Tudo mudou no dia 9 deste mês, quando a aviação israelita atacou o edifício em Doha onde vivem os principais chefes do Hamas. Por acaso falhou e apenas morreram o filho de um deles e um segurança catari. A liderança do Hamas estava reunida para discutir mais uma etapa das permanentes conversações com o Governo de Netanyahu. Um ataque destes é totalmente inaceitável, a vários níveis. Primeiro, tentar matar quem está a negociar pela outra parte mostra que Tel Aviv não quer negociar nada e está apenas a empatar, enquanto desenvolve o seu plano genocida de acabar com Gaza e a Cisjordânia (aquele território que era da Jordânia e foi ocupado por Israel em 1967, mantendo um controlo virtual pela Autoridade Palestiniana de Mahmoud Habas). Segundo, trata-se de um ataque surpresa de um país soberano a outro país soberano com o qual não está em guerra, num desprezo total pelo Direito Internacional.
O ataque foi condenado por todos os países, envolvidos ou não envolvidos no conflito, mas ultrapassou a barreira que já existia entre Israel e os países árabes e levou-os a reunirem-se para estudar que contramedidas poderiam tomar – nenhumas evidentemente, além de alertar a comunidade internacional para uma quebra de “protocolo” do país que está a cometer um genocídio em Gaza.
No dia 14 de Setembro reuniram-se em Bagdade, o quarto encontro da Liga Árabe no Iraque desde 2012, em preparação para a cimeira no Cairo, no dia seguinte. As afirmações dos líderes presentes mostraram que não consideram possível continuar a negociar com Israel o fim guerra que o Governo de Tel Aviv já disse, e continua a dizer, que só acabará com a morte dos palestinianos e ocupação definitiva dos dois territórios (Gaza e Cisjordânia). Há declarações específicas de alguns ministros de Netanyahu a confirmar este programa de extermínio.

--*--

**Tarefas a realizar**
1. Segundo o texto sobre o ataque em Doha, em que cidade se realizou o encontro de 14 de Setembro?
2. Por favor, retome o texto sobre o ataque em Doha a partir do ponto onde termina.
Não é preciso consultar as linhas.

--*--

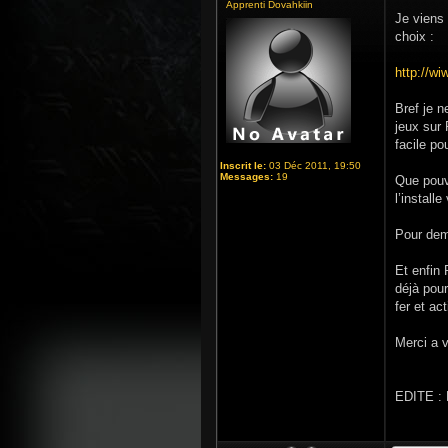
Apprenti Dovahkiin
Je viens 
choix :
http://wi
Bref je n
jeux sur 
facile po
Inscrit le:
03 Déc 2011, 19:50
Messages:
19
Que pouve
l’install
Pour dema
Et enfin
déjà pour
fer et act
Merci a 
EDITE : D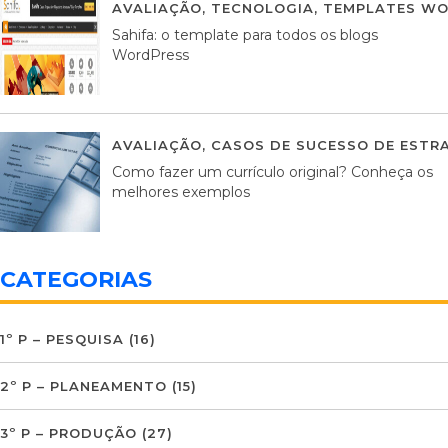
AVALIAÇÃO
,
TECNOLOGIA
,
TEMPLATES WO
Sahifa: o template para todos os blogs
WordPress
AVALIAÇÃO
,
CASOS DE SUCESSO DE ESTRA
Como fazer um currículo original? Conheça os
melhores exemplos
CATEGORIAS
1º P – PESQUISA
(16)
2º P – PLANEAMENTO
(15)
3º P – PRODUÇÃO
(27)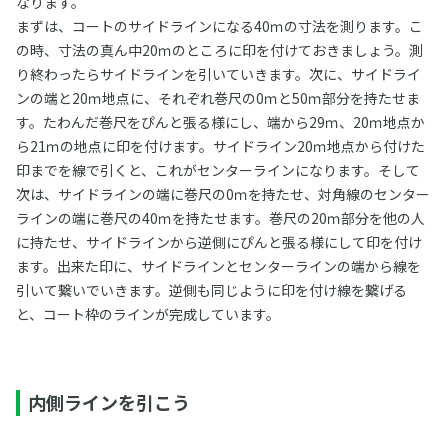
なります。
まずは、コートのサイドラインになる40ｍの寸法を測ります。こ
の時、寸法の真ん中20ｍのところに印を付けておきましょう。測
り終わったらサイドラインを引いていきます。次に、サイドライ
ンの端と20ｍ地点に、それぞれ巻尺の0ｍと50ｍ部分を持たせま
す。たわんだ巻尺をぴんと張る様にし、端から29ｍ、20ｍ地点か
ら21ｍの地点に印を付けます。サイドライン20ｍ地点から付けた
印までを線で引くと、これがセンターラインになります。そして
次は、サイドラインの端に巻尺の0ｍを持たせ、対角線のセンター
ラインの端に巻尺の40ｍを持たせます。巻尺の20ｍ部分を他の人
に持たせ、サイドラインから逆側にぴんと張る様にして印を付け
ます。出来た印に、サイドラインとセンターラインの端から線を
引いて繋いでいきます。逆側も同じように印を付け線を繋げる
と、コート枠のラインが完成しています。
内側ラインを引こう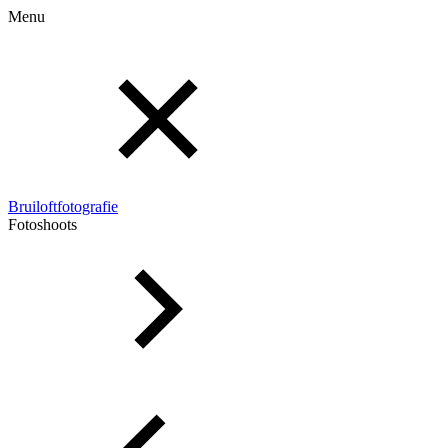
Menu
Bruiloftfotografie
Fotoshoots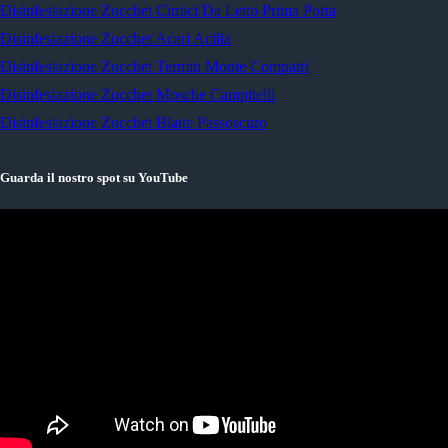
Disinfestazione Zucchet Cimici Da Letto Prima Porta
Disinfestazione Zucchet Acari Acilia
Disinfestazione Zucchet Termiti Monte Compatri
Disinfestazione Zucchet Mosche Campitelli
Disinfestazione Zucchet Blatte Passoscuro
Guarda il nostro spot su YouTube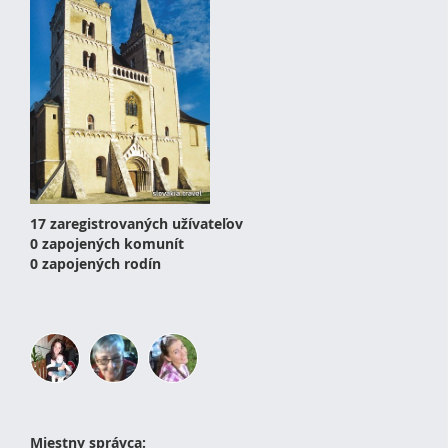
17 zaregistrovaných užívateľov
0 zapojených komunít
0 zapojených rodín
Miestny správca: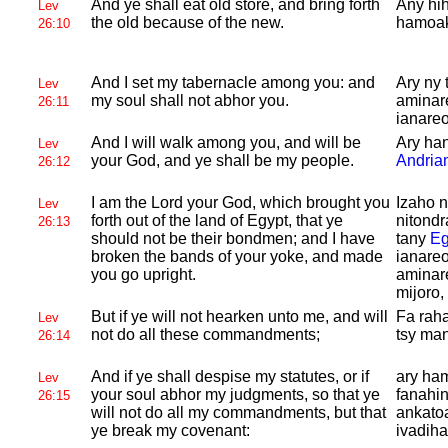
And ye shall eat old store, and bring forth
Any hih
Lev
the old because of the new.
hamoak
26:10
And I set my tabernacle among you: and
Ary ny 
Lev
my soul shall not abhor you.
aminare
26:11
ianareo
And I will walk among you, and will be
Ary ha
Lev
your God, and ye shall be my people.
Andria
26:12
I am the
Lord your God, which brought you
Izaho 
Lev
forth out of the land of
Egypt, that ye
nitondr
26:13
should not be their bondmen; and I have
tany
Eg
broken the bands of your yoke, and made
ianareo
you go upright.
aminar
mijoro,
But if ye will not hearken unto me, and will
Fa raha
Lev
not do all these commandments;
tsy man
26:14
And if ye shall despise my statutes, or if
ary ham
Lev
your soul abhor my judgments, so that ye
fanahin
26:15
will not do all my commandments, but that
ankatoa
ye break my covenant:
ivadiha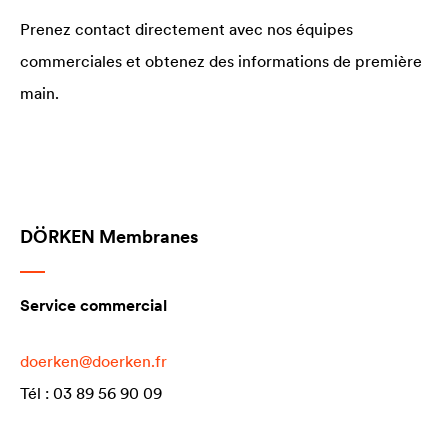
Prenez contact directement avec nos équipes
commerciales et obtenez des informations de première
main.
DÖRKEN Membranes
Service commercial
doerken@doerken.fr
Tél : 03 89 56 90 09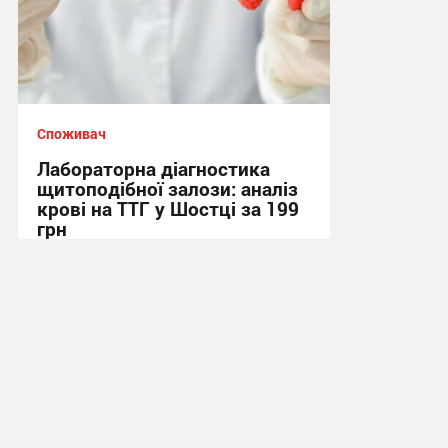
Споживач
Лабораторна діагностика
щитоподібної залози: аналіз
крові на ТТГ у Шостці за 199
грн
11:17, 30.07.2026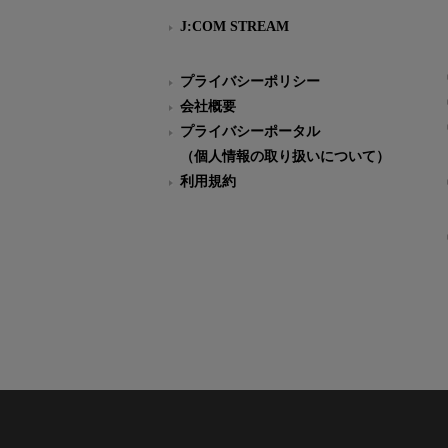
J:COM STREAM
プライバシーポリシー
会社概要
プライバシーポータル
（個人情報の取り扱いについて）
利用規約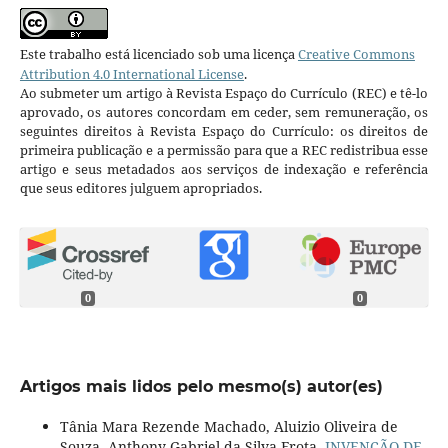
Este trabalho está licenciado sob uma licença
Creative Commons
Attribution 4.0 International License
.
Ao submeter um artigo à Revista Espaço do Currículo (REC) e tê-lo
aprovado, os autores concordam em ceder, sem remuneração, os
seguintes direitos à Revista Espaço do Currículo: os direitos de
primeira publicação e a permissão para que a REC redistribua esse
artigo e seus metadados aos serviços de indexação e referência
que seus editores julguem apropriados.
0
0
Artigos mais lidos pelo mesmo(s) autor(es)
Tânia Mara Rezende Machado, Aluizio Oliveira de
Souza, Anthony Gabriel da Silva Frota,
INVENÇÃO DE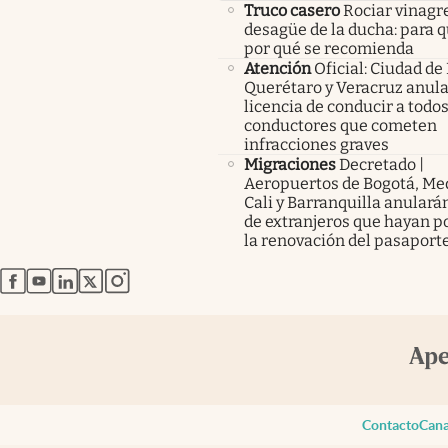
Truco casero
Rociar vinagre
desagüe de la ducha: para q
por qué se recomienda
Atención
Oficial: Ciudad de
Querétaro y Veracruz anula
licencia de conducir a todos
conductores que cometen
infracciones graves
Migraciones
Decretado |
Aeropuertos de Bogotá, Med
Cali y Barranquilla anularán
de extranjeros que hayan p
la renovación del pasaport
abre en nueva pestaña
abre en nueva pestaña
abre en nueva pestaña
abre en nueva pestaña
abre en nueva pestaña
Contacto
Cana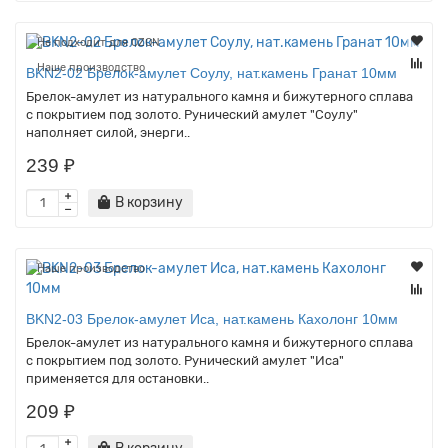
Не подходит для OZON
Наше производство
BKN2-02 Брелок-амулет Соулу, нат.камень Гранат 10мм
Брелок-амулет из натурального камня и бижутерного сплава
с покрытием под золото. Рунический амулет "Соулу"
наполняет силой, энерги..
239 ₽
В корзину
Наше производство
BKN2-03 Брелок-амулет Иса, нат.камень Кахолонг 10мм
Брелок-амулет из натурального камня и бижутерного сплава
с покрытием под золото. Рунический амулет "Иса"
применяется для остановки..
209 ₽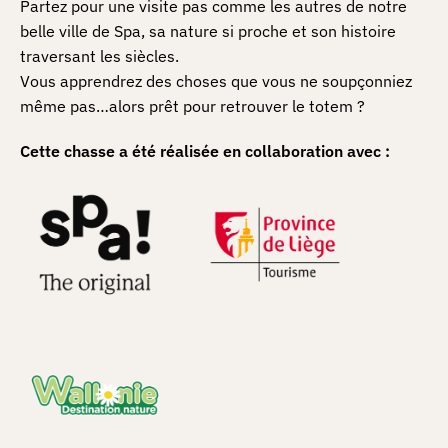
Partez pour une visite pas comme les autres de notre
belle ville de Spa, sa nature si proche et son histoire
traversant les siècles.
Vous apprendrez des choses que vous ne soupçonniez
même pas…alors prêt pour retrouver le totem ?
Cette chasse a été réalisée en collaboration avec :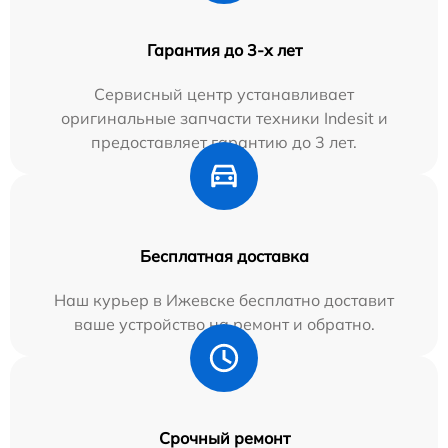
Гарантия до 3-х лет
Сервисный центр устанавливает
оригинальные запчасти техники Indesit и
предоставляет гарантию до 3 лет.
Бесплатная доставка
Наш курьер в Ижевске бесплатно доставит
ваше устройство на ремонт и обратно.
Срочный ремонт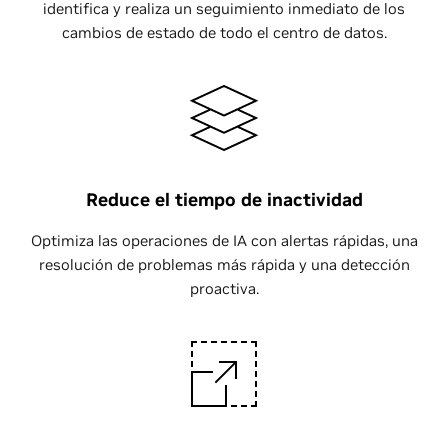
identifica y realiza un seguimiento inmediato de los
cambios de estado de todo el centro de datos.
Reduce el tiempo de inactividad
Optimiza las operaciones de IA con alertas rápidas, una
resolución de problemas más rápida y una detección
proactiva.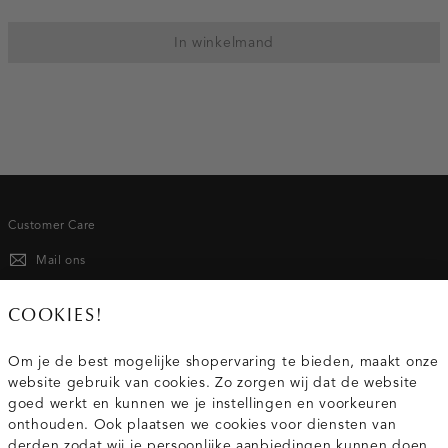
In winkelmand
Customer Care
Mail ons
020 - 3412 667
COOKIES!
Van maandag t/m vrijdag van 8.30 uur tot 18.00 uur.
Om je de best mogelijke shopervaring te bieden, maakt onze
website gebruik van cookies. Zo zorgen wij dat de website
Service
goed werkt en kunnen we je instellingen en voorkeuren
onthouden. Ook plaatsen we cookies voor diensten van
derden zodat wij je persoonlijke aanbiedingen kunnen doen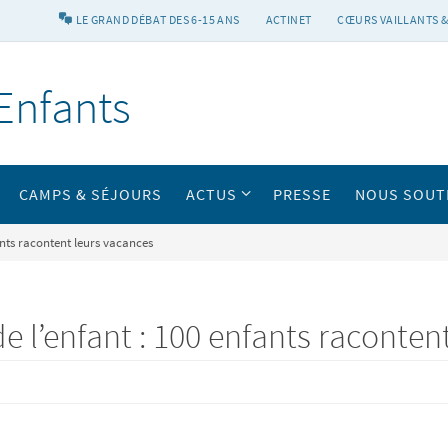
LE GRAND DÉBAT DES 6-15 ANS
ACTINET
CŒURS VAILLANTS &
Enfants
CAMPS & SÉJOURS
ACTUS
PRESSE
NOUS SOUT
ants racontent leurs vacances
de l’enfant : 100 enfants raconten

--*--

**Respostas às tarefas**
1. Em Bagdade.

2.
No encontro do dia 14 fizeram-se afirmações concretas: o Ministro dos Negócios Estrangeiros do Barain, Abdullatif Al-Zayani reafirmou que o seu país se comprometia na reconstrução de Gaza; o Presidente iraquiano, Abdul Latif Rachid, condenou pela milésima vez a ocupação de Gaza e a tentativa de deportar, não se sabe para onde, toda a sua população, e propôs a criação de um fundo de 20 milhões de dólares para a reconstrução do enclave (uma quantia ridícula, na minha opinião); Mahmoud Abbas sugeriu a criação de um plano que envolveria todos os países árabes para terminar a matança em Gaza, que já vai em mais de 60.000 pessoas; e por aí fora, todos disseram o mesmo.
No dia seguinte, a 34.ª Cimeira da Liga Árabe decorreu no Cairo. É de notar que é a primeira vez que o Presidente do Egipto e da Turquia marcaram presença e tomaram posições concretas. Abdel Fattah al-Sisi afirmou que se deveria exercer pressão sobre Donald Trump, para este, por sua vez, insistisse com Netanyahu sobre a necessidade de acabar com o genocídio. Enfatizou que, mesmo que Israel aceite terminar a Guerra, a estabilidade da região continuará se não se assinar um acordo completo e se restabelecer um único Estado Palestiniano. Quanto a Erdogan, teve encontros bilaterais com o Emir do Catar, Sheikh Tamim bin Hamad Al Thani (não são só os portugueses que têm nomes grandes...) o primeiro-ministro do Iraque, Mohammed Shia al Sudani, o famigerado Emir da Arábia Saudita, príncipe Mohammed bin Salman, o Presidente da Somália, Hassan Sheikh Mohamud e vários outros. O objetivo de Erdogan foi mais o de estabelecer canais comerciais do que o caso da Palestina propriamente dito.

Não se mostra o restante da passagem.